I have a bit of a disclaimer to put forth here. I’m no hackintosh guru. I’m a linux guy, and I just went into this thing gung ho with some googlefu and irc. The main places for discussion on this are on the forums at insanelymac, the wiki at osx86project.org or chatting with the guys at #JaS.dvd or #osx86 on irc.macspeak.net. The following is probably the wrong way of doing this, but it’s the way that worked for me.

After multiple failed installs, I figured out I had to burn the iso at 1.0x, as for some reason, it’s a bit finicky otherwise. I installed about 6 times, booting my system in verbose mode (hit f8 then type -v on boot). I kept getting a failure loading the com.apple.family.IOStorage kext. It took me that many tries to figure out you have to customize the install in order to get a successful boot. If you click the customize button when installing, there’s a whole “JaS” section.

I selected the semethex kernel, since it’s safe, and some other fixes, and eventually got my system to boot. From reading the HCL on the wiki, I knew the 865G integrated video wouldn’t work with Quartz Express and Core Image acceleration, so I had purchased a PCI nvidia 5500fx card with 256 megs of ram for about $50 on ebay. This motherboard didn’t have any agp or pci-e slots, or else I would have gone for something nicer. A recent development of macvidia drivers, has allowed almost all nvidia cards to work with full accelleration in osx86! It’s a kernel extension called Titan.kext, and it does the bios’ job of initializing the video cards the way they want.

Installing Titan

To install titan, I downloaded the kext from omni’s blog, and unzipped it onto my Desktop. Then I opened up a terminal and did the following:

sudo -s
mv ~/Desktop/Titan.kext /System/Library/Extensions
chmod -R 755 /System/Library/Extensions/Titan.kext
chown -R root:wheel /System/Library/Extensions/Titan.kext
rm /System/Library/Extensions.kextcache /System/Library/Extensions.mkext
reboot

Then the machine rebooted into the glory of a fully accelerated high resolution desktop. To check if graphics acceleration was working, I simply opened a terminal and typed:
system_profiler SPDisplaysDataType
which spat out:

Graphics/Displays:

NVIDIA GeForce FX 5500:

Chipset Model: NVIDIA GeForce FX 5500
Type: Display
Bus: PCI
VRAM (Total): 256 MB
Vendor: NVIDIA (0x10de)
Device ID: 0x0326
Revision ID: 0x00a1
Displays:
DELL 2405FPW:
Resolution: 1920 x 1200 @ 60 Hz
Depth: 32-bit Color
Core Image: Supported
Main Display: Yes
Mirror: Off
Online: Yes
Quartz Extreme: Supported
Display:
Status: No display connected

(emphasis mine)
Showing Core Image and Quartz Extreme as functioning.

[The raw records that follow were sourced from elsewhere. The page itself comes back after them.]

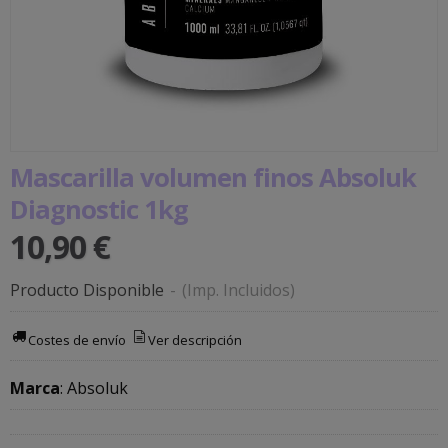
Mascarilla volumen finos Absoluk
Diagnostic 1kg
10,90 €
Producto Disponible
-
(Imp. Incluidos)
Costes de envío
Ver descripción
Marca
:
Absoluk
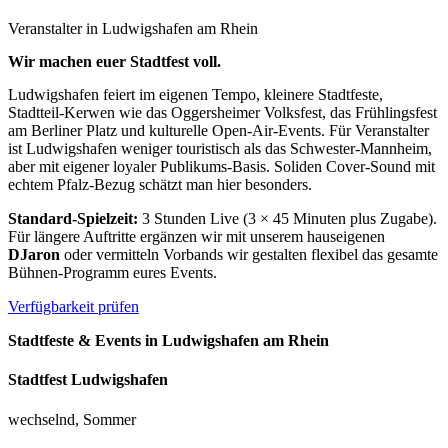
Veranstalter in
Ludwigshafen am Rhein
Wir machen euer Stadtfest voll.
Ludwigshafen feiert im eigenen Tempo, kleinere Stadtfeste,
Stadtteil-Kerwen wie das Oggersheimer Volksfest, das Frühlingsfest
am Berliner Platz und kulturelle Open-Air-Events. Für Veranstalter
ist Ludwigshafen weniger touristisch als das Schwester-Mannheim,
aber mit eigener loyaler Publikums-Basis. Soliden Cover-Sound mit
echtem Pfalz-Bezug schätzt man hier besonders.
Standard-Spielzeit:
3 Stunden Live (3 × 45 Minuten plus Zugabe).
Für längere Auftritte ergänzen wir mit unserem hauseigenen
DJaron
oder vermitteln Vorbands wir gestalten flexibel das gesamte
Bühnen-Programm eures Events.
Verfügbarkeit prüfen
Stadtfeste & Events in
Ludwigshafen am Rhein
Stadtfest Ludwigshafen
wechselnd, Sommer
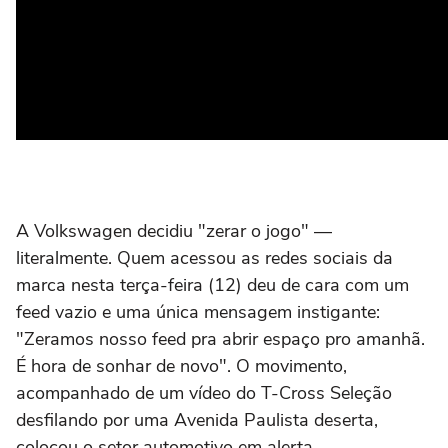
A Volkswagen decidiu "zerar o jogo" —
literalmente. Quem acessou as redes sociais da
marca nesta terça-feira (12) deu de cara com um
feed vazio e uma única mensagem instigante:
"Zeramos nosso feed pra abrir espaço pro amanhã.
É hora de sonhar de novo". O movimento,
acompanhado de um vídeo do T-Cross Seleção
desfilando por uma Avenida Paulista deserta,
colocou o setor automotivo em alerta.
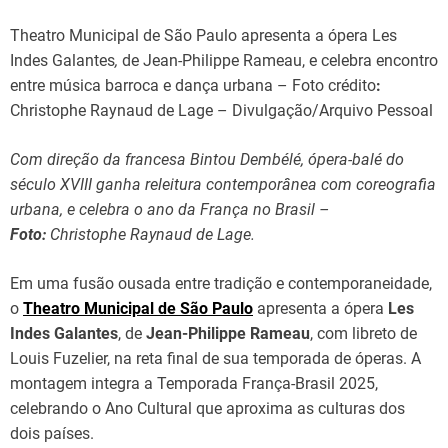
Theatro Municipal de São Paulo
apresenta
a ópera Les
Indes Galantes
,
de Jean-Philippe Rameau, e celebra encontro
entre música barroca e dança urbana – Foto crédito
:
Christophe Raynaud de Lage – Divulgação/Arquivo Pessoal
Com direção da francesa Bintou Dembélé, ópera-balé do
século XVIII ganha releitura contemporânea com coreografia
urbana, e celebra o ano da França no Brasil –
Foto:
Christophe Raynaud de Lage.
Em uma fusão ousada entre tradição e contemporaneidade,
o
Theatro Municipal de São Paulo
apresenta a ópera
Les
Indes Galantes
, de
Jean-Philippe Rameau
, com libreto de
Louis Fuzelier, na reta final de sua temporada de óperas. A
montagem integra a Temporada França-Brasil 2025,
celebrando o Ano Cultural que aproxima as culturas dos
dois países.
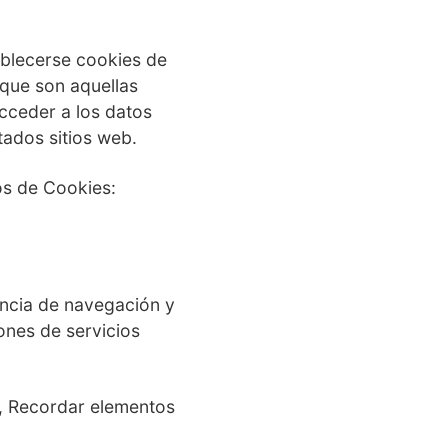
ablecerse cookies de
 que son aquellas
cceder a los datos
tados sitios web.
os de Cookies:
encia de navegación y
ones de servicios
), Recordar elementos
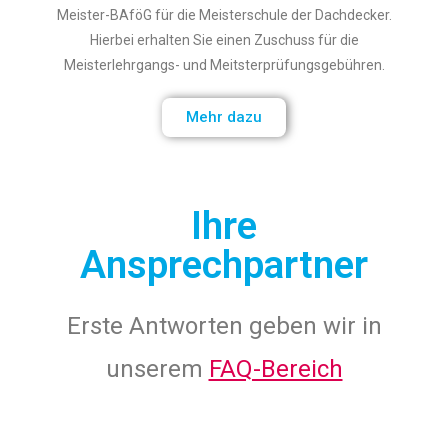
Meister-BAföG für die Meisterschule der Dachdecker.
Hierbei erhalten Sie einen Zuschuss für die
Meisterlehrgangs- und Meitsterprüfungsgebühren.
Mehr dazu
Ihre
Ansprechpartner
Erste Antworten geben wir in
unserem
FAQ-Bereich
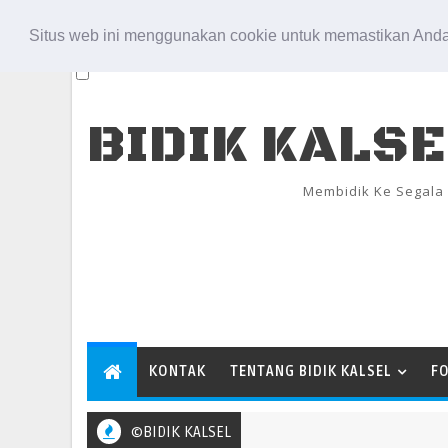
Aug 6, 2026
Situs web ini menggunakan cookie untuk memastikan Anda
BIDIK KALS
Membidik Ke Segala
KONTAK
TENTANG BIDIK KALSEL
F
©BIDIK KALSEL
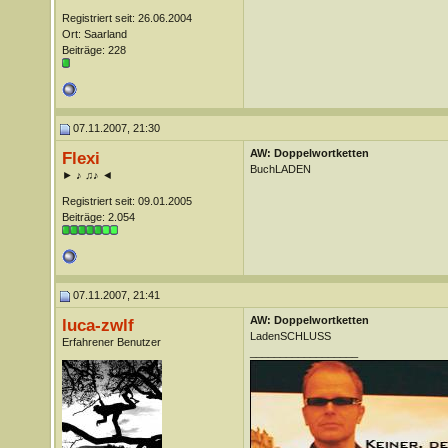
Registriert seit: 26.06.2004
Ort: Saarland
Beiträge: 228
07.11.2007, 21:30
AW: Doppelwortketten
Flexi
BuchLADEN
► ♪ ♫♪ ◄
Registriert seit: 09.01.2005
Beiträge: 2.054
07.11.2007, 21:41
AW: Doppelwortketten
luca-zwlf
LadenSCHLUSS
Erfahrener Benutzer
__________________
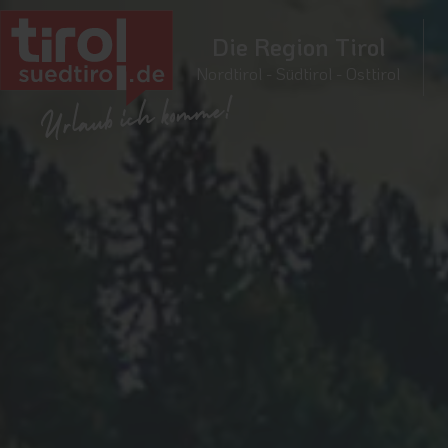
Die Region Tirol
Nordtirol - Südtirol - Osttirol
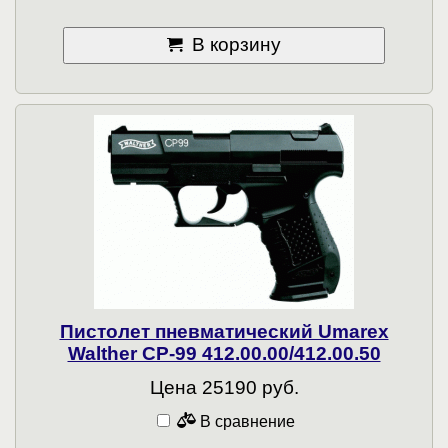
В корзину
Пистолет пневматический Umarex
Walther CP-99 412.00.00/412.00.50
Цена 25190 руб.
В сравнение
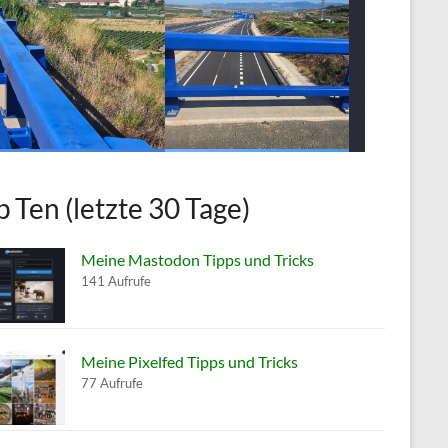
p Ten (letzte 30 Tage)
Meine Mastodon Tipps und Tricks
141 Aufrufe
Meine Pixelfed Tipps und Tricks
77 Aufrufe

The key thing to get usb working on this device, was to download the USB Developer Kit for 10.4.8 and then install it. You mount the dmg and somewhere along the line you find a driver that doesn’t have “log” in it and install it. After that I could use my usb m-audio transit as well as an usb dvd+/-r.

Looking at the devices I had in my computer, I took inventory to see what I would have to get working. Network: check, video: check, usb: check, sound: check. Pretty much ready to go.